INPUT -
──────────
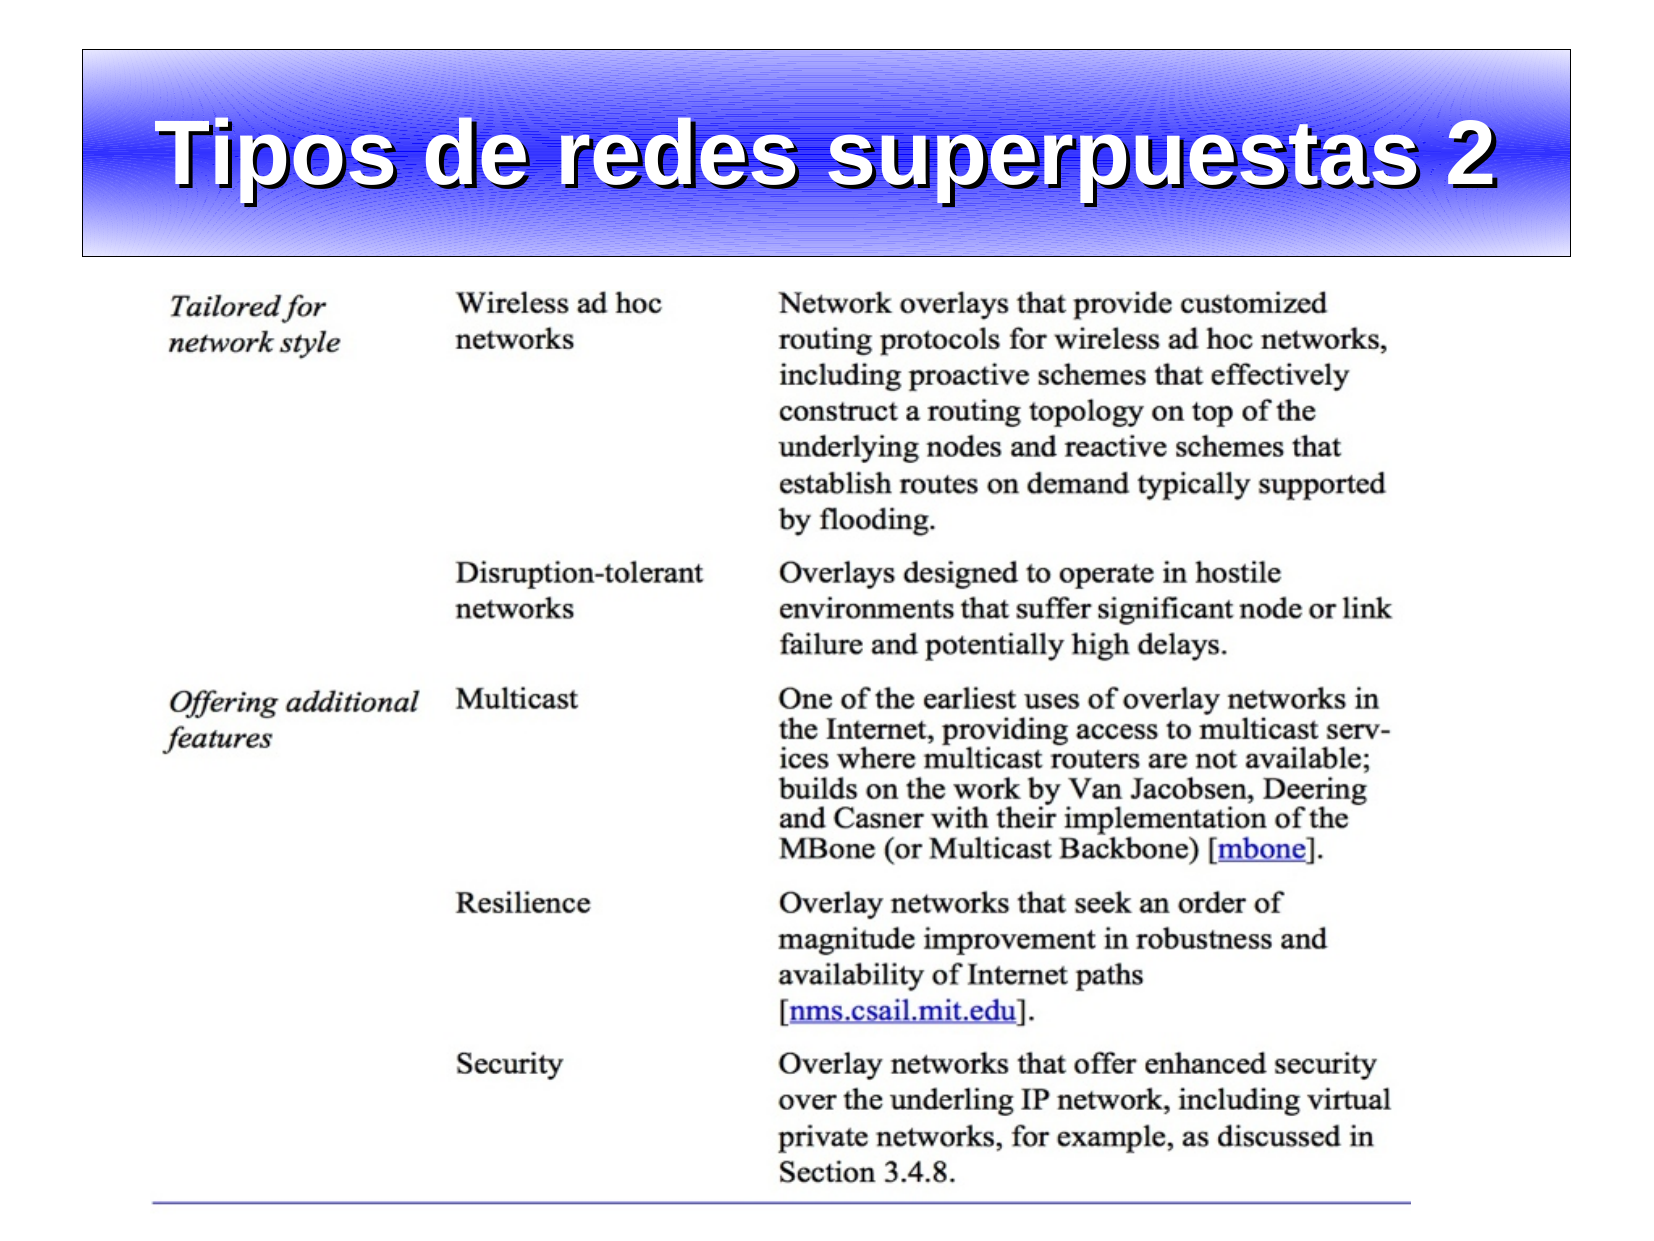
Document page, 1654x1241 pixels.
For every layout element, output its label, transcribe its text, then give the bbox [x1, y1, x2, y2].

picture [150, 289, 1411, 1216]
title Tipos de redes superpuestas 2 [82, 49, 1571, 257]
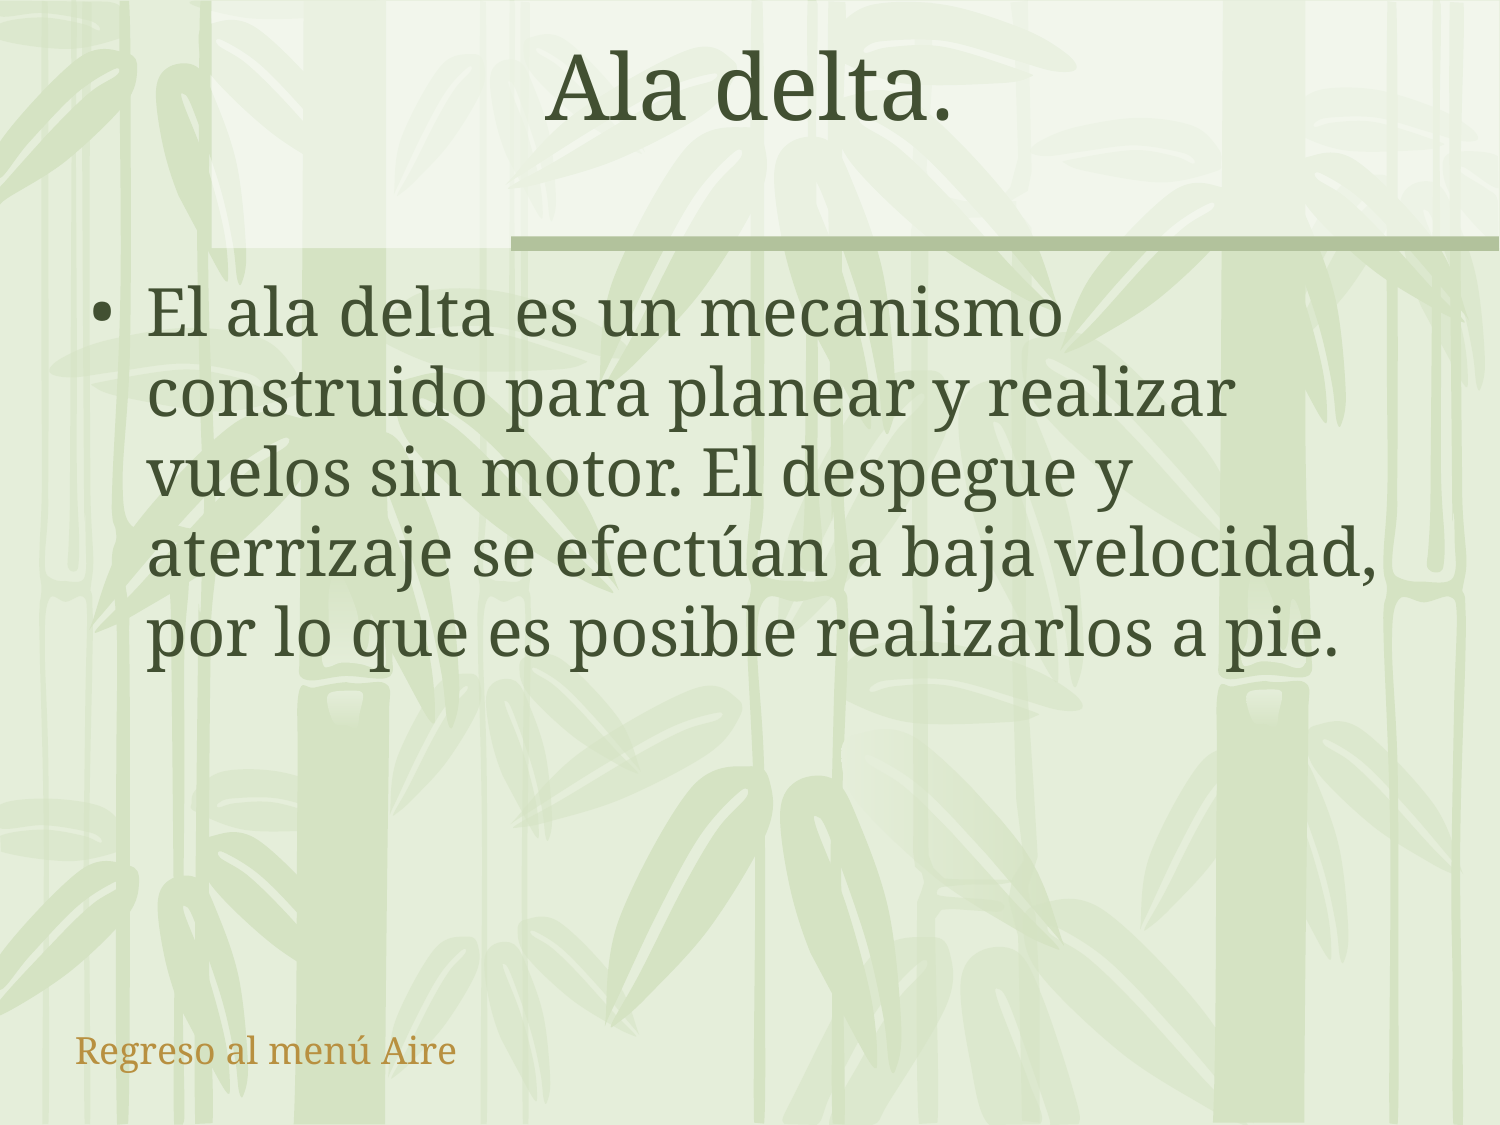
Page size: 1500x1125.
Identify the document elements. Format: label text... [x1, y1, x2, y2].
──────────
Convert the rows above into a Markdown table with two columns, Number and Line text, with one numbered table row per line and no blank lines. Leave the pictures out of the table.

| Number | Line text |
|---|---|
| 1 | Document page, 1654x1241 pixels. |
| 2 | For every layout element, output its label, transcribe its text, then give the bbox [x1, y1, x2, y2]. |
| 3 | picture [150, 289, 1411, 1216] |
| 4 | title Tipos de redes superpuestas 2 [82, 49, 1571, 257] |
| 5 | Page size: 1500x1125. |
| 6 | Identify the document elements. Format: label text... [x1, y1, x2, y2]. |